Listed records START

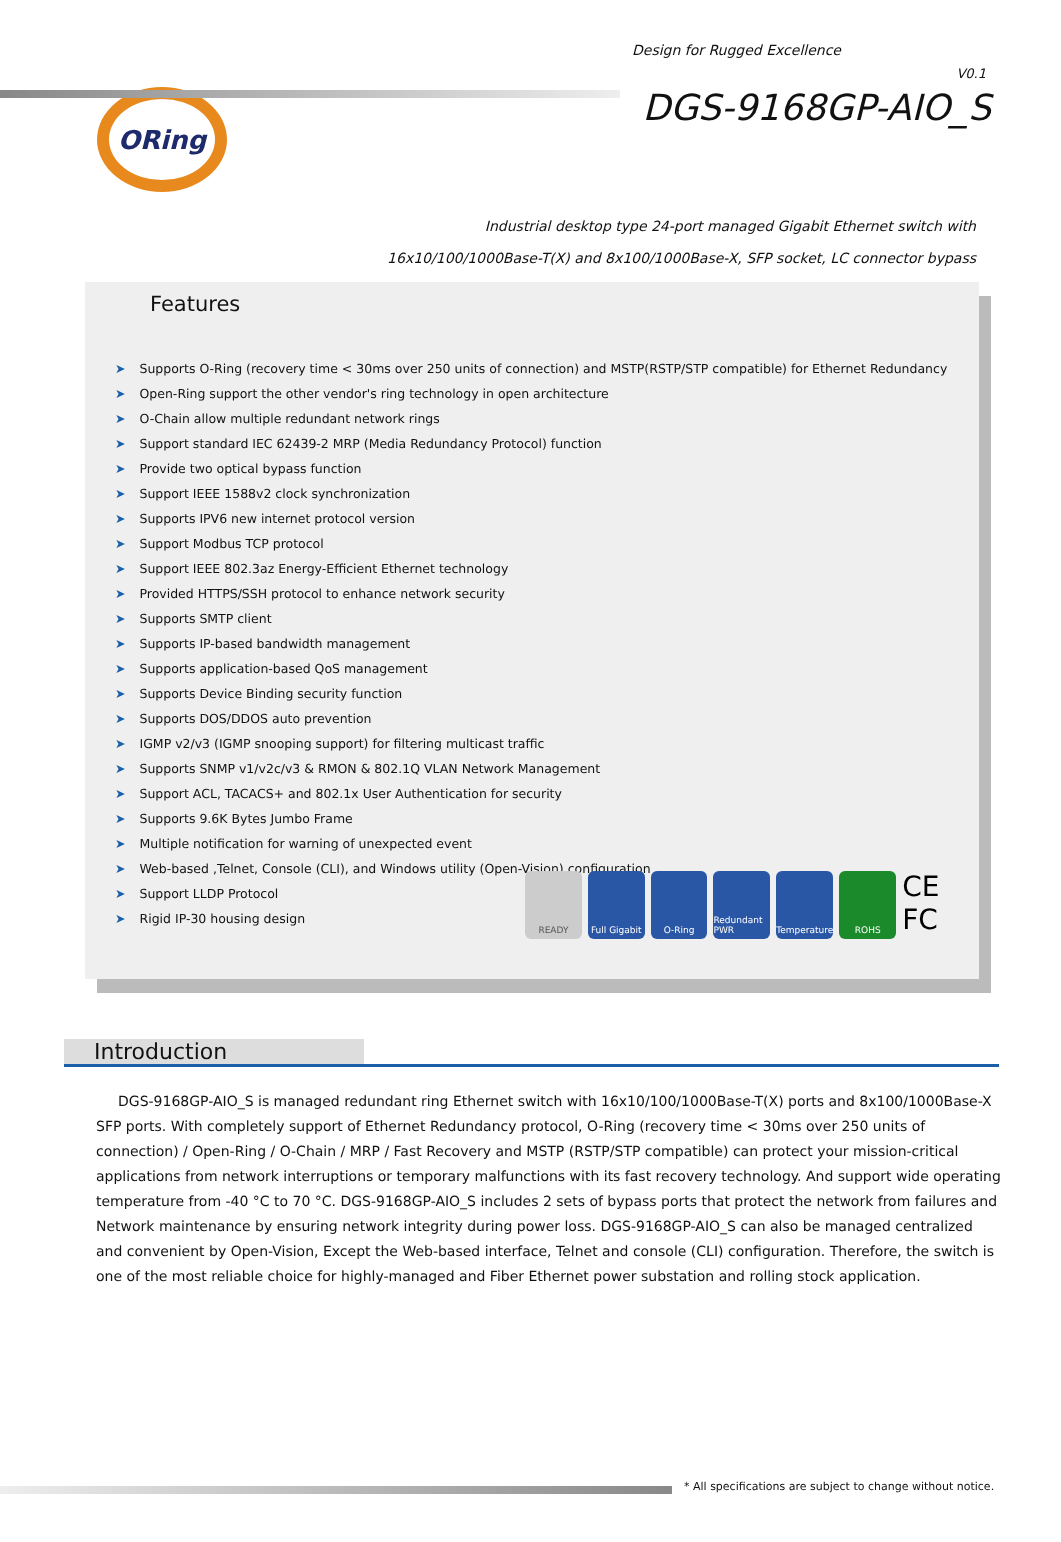Design for Rugged Excellence
V0.1
ORing
DGS-9168GP-AIO_S
Industrial desktop type 24-port managed Gigabit Ethernet switch with
16x10/100/1000Base-T(X) and 8x100/1000Base-X, SFP socket, LC connector bypass
Features
➤ Supports O-Ring (recovery time < 30ms over 250 units of connection) and MSTP(RSTP/STP compatible) for Ethernet Redundancy
➤ Open-Ring support the other vendor's ring technology in open architecture
➤ O-Chain allow multiple redundant network rings
➤ Support standard IEC 62439-2 MRP (Media Redundancy Protocol) function
➤ Provide two optical bypass function
➤ Support IEEE 1588v2 clock synchronization
➤ Supports IPV6 new internet protocol version
➤ Support Modbus TCP protocol
➤ Support IEEE 802.3az Energy-Efficient Ethernet technology
➤ Provided HTTPS/SSH protocol to enhance network security
➤ Supports SMTP client
➤ Supports IP-based bandwidth management
➤ Supports application-based QoS management
➤ Supports Device Binding security function
➤ Supports DOS/DDOS auto prevention
➤ IGMP v2/v3 (IGMP snooping support) for filtering multicast traffic
➤ Supports SNMP v1/v2c/v3 & RMON & 802.1Q VLAN Network Management
➤ Support ACL, TACACS+ and 802.1x User Authentication for security
➤ Supports 9.6K Bytes Jumbo Frame
➤ Multiple notification for warning of unexpected event
➤ Web-based ,Telnet, Console (CLI), and Windows utility (Open-Vision) configuration
➤ Support LLDP Protocol
➤ Rigid IP-30 housing design
READY Full Gigabit
O-Ring Redundant PWR
Temperature ROHS
CE FC
Introduction
DGS-9168GP-AIO_S is managed redundant ring Ethernet switch with 16x10/100/1000Base-T(X) ports and 8x100/1000Base-X SFP ports. With completely support of Ethernet Redundancy protocol, O-Ring (recovery time < 30ms over 250 units of connection) / Open-Ring / O-Chain / MRP / Fast Recovery and MSTP (RSTP/STP compatible) can protect your mission-critical applications from network interruptions or temporary malfunctions with its fast recovery technology. And support wide operating temperature from -40 °C to 70 °C. DGS-9168GP-AIO_S includes 2 sets of bypass ports that protect the network from failures and Network maintenance by ensuring network integrity during power loss. DGS-9168GP-AIO_S can also be managed centralized and convenient by Open-Vision, Except the Web-based interface, Telnet and console (CLI) configuration. Therefore, the switch is one of the most reliable choice for highly-managed and Fiber Ethernet power substation and rolling stock application.
* All specifications are subject to change without notice.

Listed records END

▶ [Task objective]:
Print exactly the lines that run from the line containing "of unexpected event" to the end of the data, both ends included.

▶ [Answer space]:
➤ Multiple notification for warning of unexpected event
➤ Web-based ,Telnet, Console (CLI), and Windows utility (Open-Vision) configuration
➤ Support LLDP Protocol
➤ Rigid IP-30 housing design
READY Full Gigabit
O-Ring Redundant PWR
Temperature ROHS
CE FC
Introduction
DGS-9168GP-AIO_S is managed redundant ring Ethernet switch with 16x10/100/1000Base-T(X) ports and 8x100/1000Base-X SFP ports. With completely support of Ethernet Redundancy protocol, O-Ring (recovery time < 30ms over 250 units of connection) / Open-Ring / O-Chain / MRP / Fast Recovery and MSTP (RSTP/STP compatible) can protect your mission-critical applications from network interruptions or temporary malfunctions with its fast recovery technology. And support wide operating temperature from -40 °C to 70 °C. DGS-9168GP-AIO_S includes 2 sets of bypass ports that protect the network from failures and Network maintenance by ensuring network integrity during power loss. DGS-9168GP-AIO_S can also be managed centralized and convenient by Open-Vision, Except the Web-based interface, Telnet and console (CLI) configuration. Therefore, the switch is one of the most reliable choice for highly-managed and Fiber Ethernet power substation and rolling stock application.
* All specifications are subject to change without notice.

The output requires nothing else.